City Re: Chain Your Bike to the Convention Center, Get the Boot
posted by May 19 at 12:59 PMon
Great post, Erica. And, hey, this makes a lot of sense:
…security [at the Convention Center] are instructed to lock bikes only when the bike is blocking access…
Because the last thing you want, when a bike is blocking access, is for the bike’s owner to remove that bike. Better it should stay put and impeded pedestrian access for as long as possible.

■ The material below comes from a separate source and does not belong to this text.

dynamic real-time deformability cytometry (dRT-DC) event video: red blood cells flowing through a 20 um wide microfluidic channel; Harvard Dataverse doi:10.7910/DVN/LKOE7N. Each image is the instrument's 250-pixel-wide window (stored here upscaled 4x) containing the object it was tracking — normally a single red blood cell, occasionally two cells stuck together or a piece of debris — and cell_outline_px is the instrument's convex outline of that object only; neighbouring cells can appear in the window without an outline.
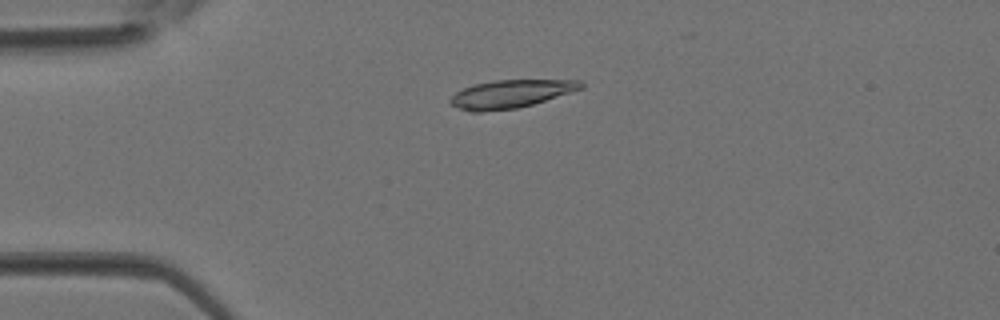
{"species": "Egyptian fruit bat (a non-hibernating species)", "species_latin": "Rousettus aegyptiacus", "temperature_condition": "room temperature", "stored_images_in_passage": 20, "camera_frame_rate_fps": 3000, "um_per_image_px": 0.085, "animal": {"sex": "female"}, "frame": {"image": 1, "passage_image": 10, "time_ms": 3.0, "image_size_px": [1000, 320], "cell_outline_px": [[584, 88], [532, 104], [516, 108], [484, 112], [472, 112], [448, 104], [448, 100], [456, 92], [472, 84], [496, 80], [580, 80], [584, 84]], "centroid_in_image_um": [43.38, 7.98], "position_along_channel_um": 41.6, "area_um2": 21.33}}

But I disagree with you on this, ECB:
Is it really better to have bikes clustered on trees and on heavily trafficked stairways than tethered safely to a bike rack tucked away from public view?
Bike racks shouldn’t be “tucked away,” out of “public view.” Bikes and bikers and bike racks aren’t unsightly. Racks belong right on sidewalks, right along curbs, right in front of entrances to offices and schools and convention centers (and ball parks). Like this bike rack.
Would that kind of bike rack placement impede pedestrians? Yes, but only people crossing in the middle of the street and—hey!—we’re not supposed to be jaywalking here in the Best of All Possible World-Class Cities anyway, right?
Oh, and I love the idea of “Lock Your Bike to the Convention Center Day,” and I have two crappy, old bikes that I’d be happy to lock to the Convention Center. But why limit it to just the Convention Center? We should target other locations that fail to provide adequate or convenient parking for bikes—like Safeco Field.
UPDATE: And here’s what bike racks look like when a city—when a society—gets serious about bike commuting….
This picture was taken in front of the central train station in Groningen, the Netherlands, by Slog tipper Eric F.